● **Problem description**
Count, in the data that follows, every line with the string "preciznosti", and give that count as the whole reply.

● **Records to use**

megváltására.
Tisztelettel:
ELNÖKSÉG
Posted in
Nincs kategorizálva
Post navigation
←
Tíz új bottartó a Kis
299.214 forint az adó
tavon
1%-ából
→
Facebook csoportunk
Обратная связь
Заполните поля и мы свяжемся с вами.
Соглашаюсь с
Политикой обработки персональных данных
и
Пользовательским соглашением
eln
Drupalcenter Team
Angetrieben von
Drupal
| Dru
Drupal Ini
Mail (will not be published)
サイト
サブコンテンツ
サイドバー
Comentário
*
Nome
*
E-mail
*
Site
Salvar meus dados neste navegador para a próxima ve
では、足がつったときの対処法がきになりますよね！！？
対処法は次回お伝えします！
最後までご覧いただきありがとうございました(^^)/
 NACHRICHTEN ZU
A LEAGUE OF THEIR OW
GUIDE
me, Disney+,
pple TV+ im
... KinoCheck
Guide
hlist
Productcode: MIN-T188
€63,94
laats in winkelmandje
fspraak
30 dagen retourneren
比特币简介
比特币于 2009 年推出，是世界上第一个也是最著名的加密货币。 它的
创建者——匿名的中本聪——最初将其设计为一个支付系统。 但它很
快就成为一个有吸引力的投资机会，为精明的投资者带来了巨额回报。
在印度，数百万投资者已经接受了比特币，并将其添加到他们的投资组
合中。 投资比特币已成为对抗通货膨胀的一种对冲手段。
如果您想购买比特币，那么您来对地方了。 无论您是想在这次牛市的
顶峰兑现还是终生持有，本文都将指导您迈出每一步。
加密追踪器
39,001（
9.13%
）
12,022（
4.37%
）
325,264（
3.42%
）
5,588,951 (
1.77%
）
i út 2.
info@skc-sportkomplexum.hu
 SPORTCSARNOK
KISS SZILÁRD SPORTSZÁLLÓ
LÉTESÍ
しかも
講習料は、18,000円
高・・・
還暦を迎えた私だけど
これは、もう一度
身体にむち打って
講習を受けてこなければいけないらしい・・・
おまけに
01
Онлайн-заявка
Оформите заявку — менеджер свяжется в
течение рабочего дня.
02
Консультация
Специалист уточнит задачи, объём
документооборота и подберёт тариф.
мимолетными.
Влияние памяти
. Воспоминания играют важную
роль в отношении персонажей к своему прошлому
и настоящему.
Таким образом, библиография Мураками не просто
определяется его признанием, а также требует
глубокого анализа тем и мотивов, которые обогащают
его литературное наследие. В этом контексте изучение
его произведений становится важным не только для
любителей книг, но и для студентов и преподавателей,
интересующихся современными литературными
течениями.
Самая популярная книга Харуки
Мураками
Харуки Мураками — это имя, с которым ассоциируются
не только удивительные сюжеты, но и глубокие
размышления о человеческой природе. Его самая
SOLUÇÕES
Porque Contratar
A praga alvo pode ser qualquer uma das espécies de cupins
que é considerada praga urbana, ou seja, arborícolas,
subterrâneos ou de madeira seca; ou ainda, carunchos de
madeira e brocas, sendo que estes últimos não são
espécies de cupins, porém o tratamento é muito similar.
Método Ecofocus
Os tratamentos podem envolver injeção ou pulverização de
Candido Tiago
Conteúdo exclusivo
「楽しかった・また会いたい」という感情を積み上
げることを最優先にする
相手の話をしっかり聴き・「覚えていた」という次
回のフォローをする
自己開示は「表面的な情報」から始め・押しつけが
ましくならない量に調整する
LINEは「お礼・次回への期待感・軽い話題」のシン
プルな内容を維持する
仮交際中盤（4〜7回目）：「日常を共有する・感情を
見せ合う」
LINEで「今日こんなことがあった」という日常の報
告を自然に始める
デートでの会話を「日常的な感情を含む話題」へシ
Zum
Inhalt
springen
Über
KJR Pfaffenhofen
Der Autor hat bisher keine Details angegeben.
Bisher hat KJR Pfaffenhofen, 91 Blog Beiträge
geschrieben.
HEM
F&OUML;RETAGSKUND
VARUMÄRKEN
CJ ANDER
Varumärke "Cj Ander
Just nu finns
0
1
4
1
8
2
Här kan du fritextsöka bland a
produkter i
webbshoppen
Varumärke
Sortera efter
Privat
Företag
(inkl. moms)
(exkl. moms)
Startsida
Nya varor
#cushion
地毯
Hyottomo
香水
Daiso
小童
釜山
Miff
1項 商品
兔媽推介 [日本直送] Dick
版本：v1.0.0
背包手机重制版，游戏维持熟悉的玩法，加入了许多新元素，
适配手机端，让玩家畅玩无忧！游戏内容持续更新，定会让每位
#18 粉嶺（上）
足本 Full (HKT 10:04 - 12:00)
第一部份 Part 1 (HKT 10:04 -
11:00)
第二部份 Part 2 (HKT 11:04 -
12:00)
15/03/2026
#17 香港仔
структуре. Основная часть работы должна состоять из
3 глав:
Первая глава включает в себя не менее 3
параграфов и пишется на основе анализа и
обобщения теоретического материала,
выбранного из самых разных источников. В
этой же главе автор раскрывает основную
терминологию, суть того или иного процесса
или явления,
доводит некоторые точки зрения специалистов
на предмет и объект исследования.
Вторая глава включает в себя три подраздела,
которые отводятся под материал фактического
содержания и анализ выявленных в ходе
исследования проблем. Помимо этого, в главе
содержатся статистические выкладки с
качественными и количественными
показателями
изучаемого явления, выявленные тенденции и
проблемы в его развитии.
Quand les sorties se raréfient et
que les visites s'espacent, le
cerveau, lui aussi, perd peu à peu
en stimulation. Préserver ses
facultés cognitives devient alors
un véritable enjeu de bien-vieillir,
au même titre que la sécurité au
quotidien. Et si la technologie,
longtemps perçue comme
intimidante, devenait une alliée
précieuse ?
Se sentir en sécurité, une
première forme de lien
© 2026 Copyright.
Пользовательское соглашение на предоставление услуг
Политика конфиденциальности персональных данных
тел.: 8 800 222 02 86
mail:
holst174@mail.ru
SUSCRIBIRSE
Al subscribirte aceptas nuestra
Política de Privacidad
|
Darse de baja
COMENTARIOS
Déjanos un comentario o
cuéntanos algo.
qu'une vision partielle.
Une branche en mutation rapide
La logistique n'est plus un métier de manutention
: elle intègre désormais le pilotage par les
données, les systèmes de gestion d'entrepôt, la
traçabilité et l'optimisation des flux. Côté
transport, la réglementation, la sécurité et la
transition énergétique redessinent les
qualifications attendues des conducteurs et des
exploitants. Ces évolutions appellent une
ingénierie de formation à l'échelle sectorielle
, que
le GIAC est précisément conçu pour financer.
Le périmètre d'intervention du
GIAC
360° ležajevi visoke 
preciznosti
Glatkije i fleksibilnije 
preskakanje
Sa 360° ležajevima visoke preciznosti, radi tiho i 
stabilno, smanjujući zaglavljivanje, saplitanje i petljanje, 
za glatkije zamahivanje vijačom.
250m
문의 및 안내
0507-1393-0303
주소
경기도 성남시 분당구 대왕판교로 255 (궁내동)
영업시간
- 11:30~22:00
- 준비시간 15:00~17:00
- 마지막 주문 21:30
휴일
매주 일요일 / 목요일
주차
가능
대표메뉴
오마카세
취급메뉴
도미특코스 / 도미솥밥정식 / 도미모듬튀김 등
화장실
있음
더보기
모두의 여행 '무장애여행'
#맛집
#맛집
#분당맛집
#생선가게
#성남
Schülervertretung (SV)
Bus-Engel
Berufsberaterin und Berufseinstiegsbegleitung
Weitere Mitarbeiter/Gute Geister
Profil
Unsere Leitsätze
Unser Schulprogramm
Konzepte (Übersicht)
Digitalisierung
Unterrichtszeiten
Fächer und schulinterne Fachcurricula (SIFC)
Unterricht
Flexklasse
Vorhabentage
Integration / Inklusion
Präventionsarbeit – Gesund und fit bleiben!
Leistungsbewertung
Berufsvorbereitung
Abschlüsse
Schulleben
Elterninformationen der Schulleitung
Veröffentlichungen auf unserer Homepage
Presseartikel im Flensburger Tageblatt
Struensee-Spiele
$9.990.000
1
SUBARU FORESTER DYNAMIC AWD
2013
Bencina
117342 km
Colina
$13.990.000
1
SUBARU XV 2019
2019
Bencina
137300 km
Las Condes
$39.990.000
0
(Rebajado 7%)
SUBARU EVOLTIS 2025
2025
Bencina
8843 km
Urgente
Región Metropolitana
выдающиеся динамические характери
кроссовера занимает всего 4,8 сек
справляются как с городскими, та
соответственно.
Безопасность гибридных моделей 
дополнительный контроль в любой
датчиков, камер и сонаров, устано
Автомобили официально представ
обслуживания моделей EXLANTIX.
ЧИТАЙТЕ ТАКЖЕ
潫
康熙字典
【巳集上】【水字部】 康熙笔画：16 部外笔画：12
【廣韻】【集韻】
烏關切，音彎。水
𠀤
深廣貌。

● **Solution**
2